Boolean operations on meshes are limited at best. If there are errors in your objects like discontinuities, wholes, inconsistent normals, overlapping geometry, or any other geometry problems that make your mesh non-manifold or non watertight they will fail to various degrees.

There are also complexity limits that can be handled. If you are reaching Blender, the algorithms, hardware, or available resources limits, you should break down your objects into more manageable chunks.

Possible solutions

There are many common issues with Booleans and very well known solutions to deal with them that have been thoroughly covered before. What you need to do is clean up your meshes and make sure these errors and discontinuities are gone. Stuff you can try:

  1. Removing doubles - Edit Mode > W > Remove Doubles (Alt + M > By Distance for 2.8+), to merge all open or coincident geometry.

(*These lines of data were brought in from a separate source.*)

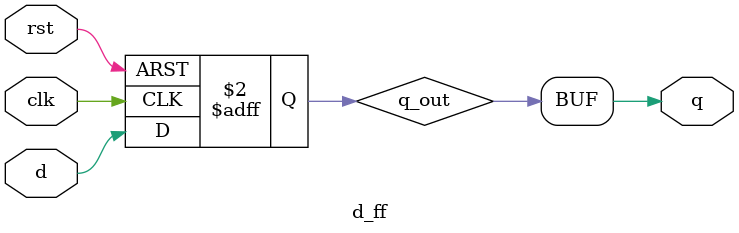
<source format=v>
`timescale 1ns / 1ps


module d_ff(
    input d,
    input rst,
    output q,
    //output  q_b,
    input clk
    );
    reg q_out;
    assign q=q_out;
    always @ (posedge clk or posedge rst)
    
    if (rst)
        q_out=0;
        
    else
        q_out=d;
    
endmodule

</source>
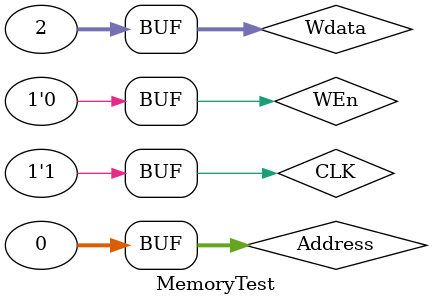
<source format=v>
`timescale 1ns / 1ps


module MemoryTest;

	// Inputs
	reg [31:0] Address;
	reg [31:0] Wdata;
	reg WEn;
	reg CLK;

	// Outputs
	wire [31:0] Rdata;

	// Instantiate the Unit Under Test (UUT)
	memory_unit uut (
		.Address(Address), 
		.Rdata(Rdata), 
		.Wdata(Wdata), 
		.WEn(WEn), 
		.CLK(CLK)
	);

	initial begin
		// Initialize Inputs
		Address = 0;
		Wdata = 0;
		WEn = 0;
		CLK = 0;

		// Wait 100 ns for global reset to finish
		#100;
      Address = 0;
		Wdata = 2;
		WEn = 0;
		CLK = 1;
  
		// Add stimulus here

	end
      
endmodule


</source>
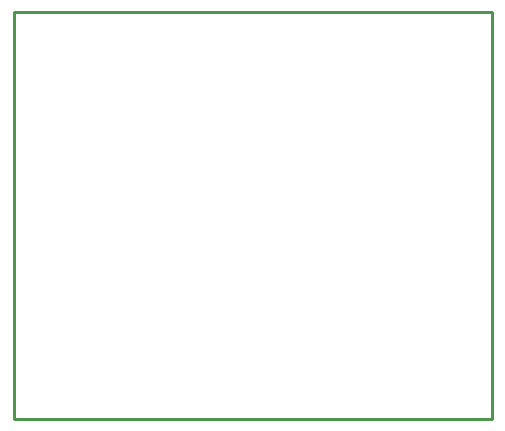
<source format=gbr>
G04 EAGLE Gerber RS-274X export*
G75*
%MOMM*%
%FSLAX34Y34*%
%LPD*%
%IN*%
%IPPOS*%
%AMOC8*
5,1,8,0,0,1.08239X$1,22.5*%
G01*
%ADD10C,0.254000*%


D10*
X0Y0D02*
X405000Y0D01*
X405000Y345000D01*
X0Y345000D01*
X0Y0D01*
M02*

</source>
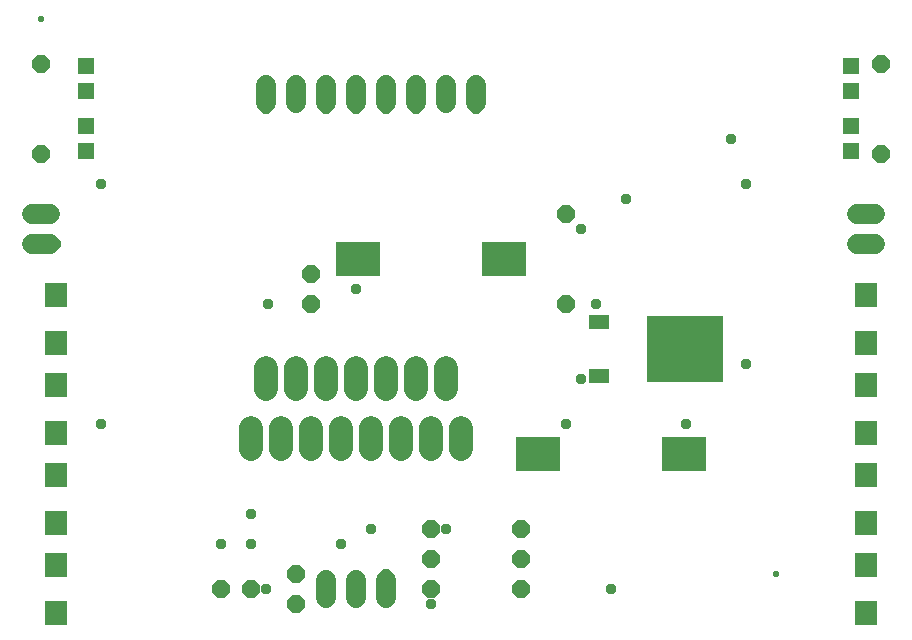
<source format=gbr>
G04 EAGLE Gerber RS-274X export*
G75*
%MOMM*%
%FSLAX34Y34*%
%LPD*%
%INSoldermask Top*%
%IPPOS*%
%AMOC8*
5,1,8,0,0,1.08239X$1,22.5*%
G01*
%ADD10C,0.553200*%
%ADD11P,1.649562X8X112.500000*%
%ADD12C,1.727200*%
%ADD13R,1.903200X2.003200*%
%ADD14C,2.003200*%
%ADD15R,6.403200X5.603200*%
%ADD16R,1.803200X1.203200*%
%ADD17R,1.403200X1.403200*%
%ADD18R,3.703200X3.003200*%
%ADD19P,1.649562X8X22.500000*%
%ADD20P,1.649562X8X202.500000*%
%ADD21C,0.959600*%


D10*
X25400Y546100D03*
X647700Y76200D03*
D11*
X241300Y50800D03*
X241300Y76200D03*
X254000Y304800D03*
X254000Y330200D03*
D12*
X215900Y474980D02*
X215900Y490220D01*
X241300Y490220D02*
X241300Y474980D01*
X393700Y474980D02*
X393700Y490220D01*
X368300Y490220D02*
X368300Y474980D01*
D13*
X723900Y271600D03*
X723900Y312600D03*
X723900Y195400D03*
X723900Y236400D03*
X723900Y119200D03*
X723900Y160200D03*
X723900Y43000D03*
X723900Y84000D03*
D12*
X266700Y474980D02*
X266700Y490220D01*
X292100Y490220D02*
X292100Y474980D01*
X317500Y474980D02*
X317500Y490220D01*
X342900Y490220D02*
X342900Y474980D01*
D11*
X469900Y304800D03*
X469900Y381000D03*
D14*
X292100Y250300D02*
X292100Y232300D01*
X304800Y199500D02*
X304800Y181500D01*
X317500Y232300D02*
X317500Y250300D01*
X330200Y199500D02*
X330200Y181500D01*
X342900Y232300D02*
X342900Y250300D01*
X355600Y199500D02*
X355600Y181500D01*
X279400Y181500D02*
X279400Y199500D01*
X266700Y232300D02*
X266700Y250300D01*
X254000Y199500D02*
X254000Y181500D01*
X241300Y232300D02*
X241300Y250300D01*
X228600Y199500D02*
X228600Y181500D01*
X368300Y232300D02*
X368300Y250300D01*
X381000Y199500D02*
X381000Y181500D01*
X215900Y232300D02*
X215900Y250300D01*
X203200Y199500D02*
X203200Y181500D01*
D15*
X571100Y266700D03*
D16*
X498100Y289500D03*
X498100Y243900D03*
D17*
X63500Y455000D03*
X63500Y434000D03*
X63500Y505800D03*
X63500Y484800D03*
X711200Y455000D03*
X711200Y434000D03*
X711200Y505800D03*
X711200Y484800D03*
D12*
X33020Y381000D02*
X17780Y381000D01*
X17780Y355600D02*
X33020Y355600D01*
X716280Y355600D02*
X731520Y355600D01*
X731520Y381000D02*
X716280Y381000D01*
D11*
X25400Y431800D03*
X25400Y508000D03*
X736600Y431800D03*
X736600Y508000D03*
D18*
X417600Y342900D03*
X293600Y342900D03*
X446000Y177800D03*
X570000Y177800D03*
D19*
X177800Y63500D03*
X203200Y63500D03*
D20*
X431800Y63500D03*
X355600Y63500D03*
D12*
X266700Y55880D02*
X266700Y71120D01*
X292100Y71120D02*
X292100Y55880D01*
X317500Y55880D02*
X317500Y71120D01*
D19*
X355600Y88900D03*
X431800Y88900D03*
X355600Y114300D03*
X431800Y114300D03*
D13*
X38100Y271600D03*
X38100Y312600D03*
X38100Y195400D03*
X38100Y236400D03*
X38100Y119200D03*
X38100Y160200D03*
X38100Y43000D03*
X38100Y84000D03*
D21*
X292100Y254000D03*
X292100Y317500D03*
X571500Y203200D03*
X622300Y254000D03*
X622300Y406400D03*
X177800Y101600D03*
X508000Y63500D03*
X520700Y393700D03*
X609600Y444500D03*
X317500Y76200D03*
X217830Y304800D03*
X266700Y469900D03*
X254000Y203200D03*
X292100Y469900D03*
X279400Y203200D03*
X317500Y469900D03*
X317500Y254000D03*
X342900Y469900D03*
X342900Y254000D03*
X279400Y101600D03*
X203200Y101600D03*
X203200Y127000D03*
X203200Y177800D03*
X368300Y114300D03*
X381000Y177800D03*
X76200Y406400D03*
X38100Y355600D03*
X76200Y203200D03*
X495300Y304800D03*
X482600Y368300D03*
X304800Y114300D03*
X469900Y203200D03*
X482600Y241300D03*
X215900Y63500D03*
X355600Y50800D03*
X215900Y469900D03*
X266700Y254000D03*
X393700Y469900D03*
M02*

</source>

  2. Recalculate normals - In Edit Mode Ctrl + N (Alt + N for 2.8+) to make sure all surfaces are facing the same direction consistently.

  3. Check for holes - In Edit Mode press Space Bar and search for Select non Manifold. That should highlight any remaining wholes, or problems with your mesh which you must then solve by hand, like overlapping faces, inconsistent normals, missing geometry, etc.

  4. Ensure there are no coinciding or coplanar surfaces between the two operands - These usually confuse the algorithm making it unable to distinguish in from out.

  5. Eliminate any intersecting edges - If edges intersect between two operands (common with symmetric objects, geometric or orthogonal shapes, hard surface modeling, among others) operations will likely fail, this is a known limitation of current Boolean algorithm. Nudge them around very small distances, or rotate them micrometrically if need be to break perfect alignments.

  6. Search for self intersections which are common in data obtained from scanned data like 3D Scans, photogrammetry, or other real world captured data. Solving this will be mostly a manual process as there are no current built in tools to handle them automatically, but you can turn on Mesh Analysis from the Overlays popover to get a good indication of problematic areas.

After that your Boolean operation stands a better chance to produce good results, if your mesh is not too overly complex to successfully be processed. If that is the case the you should break it apart into smaller objects making sure that each and every one of them involved in Boolean operations is a watertight "closed" manifold mesh.

For Blender 2.8+ you can also try different calculation methods for the Boolean Modifier, like the Fast or Exact options, depending on the type of mesh you have.